▶ _Aim of the task_:
Extract from the listing each line in which the word "customer" appears.

****

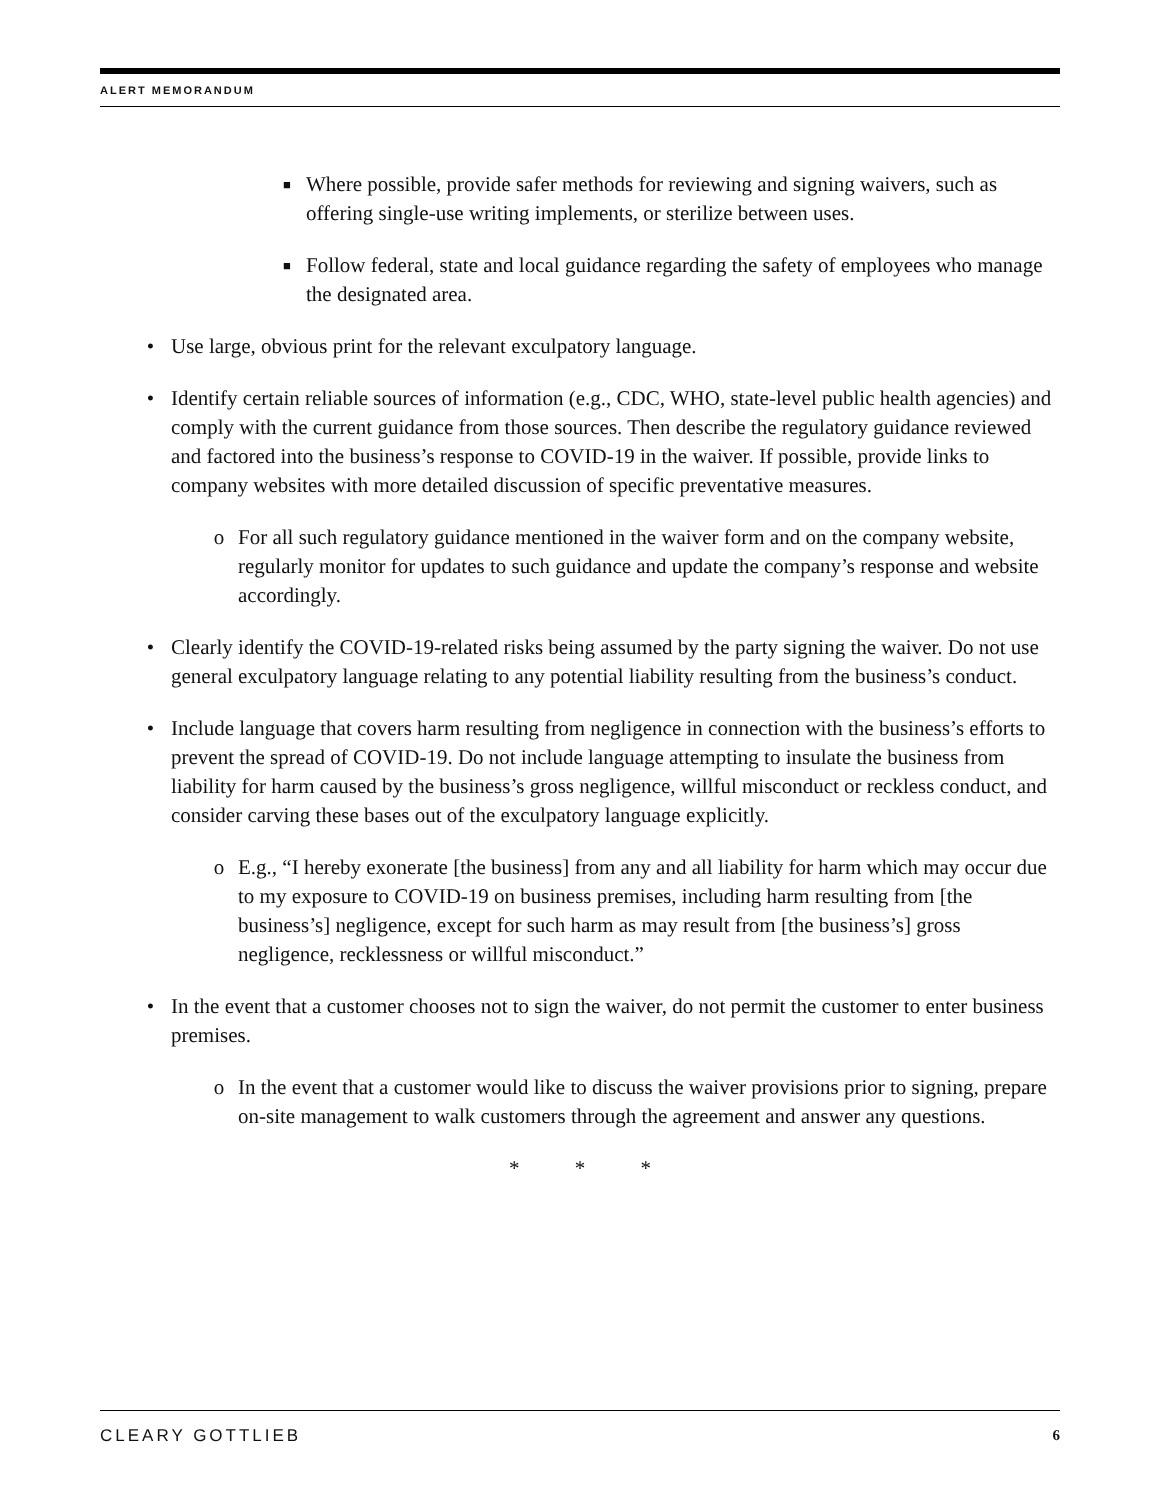ALERT MEMORANDUM
■ Where possible, provide safer methods for reviewing and signing waivers, such as offering single-use writing implements, or sterilize between uses.
■ Follow federal, state and local guidance regarding the safety of employees who manage the designated area.
• Use large, obvious print for the relevant exculpatory language.
• Identify certain reliable sources of information (e.g., CDC, WHO, state-level public health agencies) and comply with the current guidance from those sources. Then describe the regulatory guidance reviewed and factored into the business’s response to COVID-19 in the waiver. If possible, provide links to company websites with more detailed discussion of specific preventative measures.
o For all such regulatory guidance mentioned in the waiver form and on the company website, regularly monitor for updates to such guidance and update the company’s response and website accordingly.
• Clearly identify the COVID-19-related risks being assumed by the party signing the waiver. Do not use general exculpatory language relating to any potential liability resulting from the business’s conduct.
• Include language that covers harm resulting from negligence in connection with the business’s efforts to prevent the spread of COVID-19. Do not include language attempting to insulate the business from liability for harm caused by the business’s gross negligence, willful misconduct or reckless conduct, and consider carving these bases out of the exculpatory language explicitly.
o E.g., “I hereby exonerate [the business] from any and all liability for harm which may occur due to my exposure to COVID-19 on business premises, including harm resulting from [the business’s] negligence, except for such harm as may result from [the business’s] gross negligence, recklessness or willful misconduct.”
• In the event that a customer chooses not to sign the waiver, do not permit the customer to enter business premises.
o In the event that a customer would like to discuss the waiver provisions prior to signing, prepare on-site management to walk customers through the agreement and answer any questions.
* * *
CLEARY GOTTLIEB 6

****

▶ _Response below_:
• In the event that a customer chooses not to sign the waiver, do not permit the customer to enter business premises.
o In the event that a customer would like to discuss the waiver provisions prior to signing, prepare on-site management to walk customers through the agreement and answer any questions.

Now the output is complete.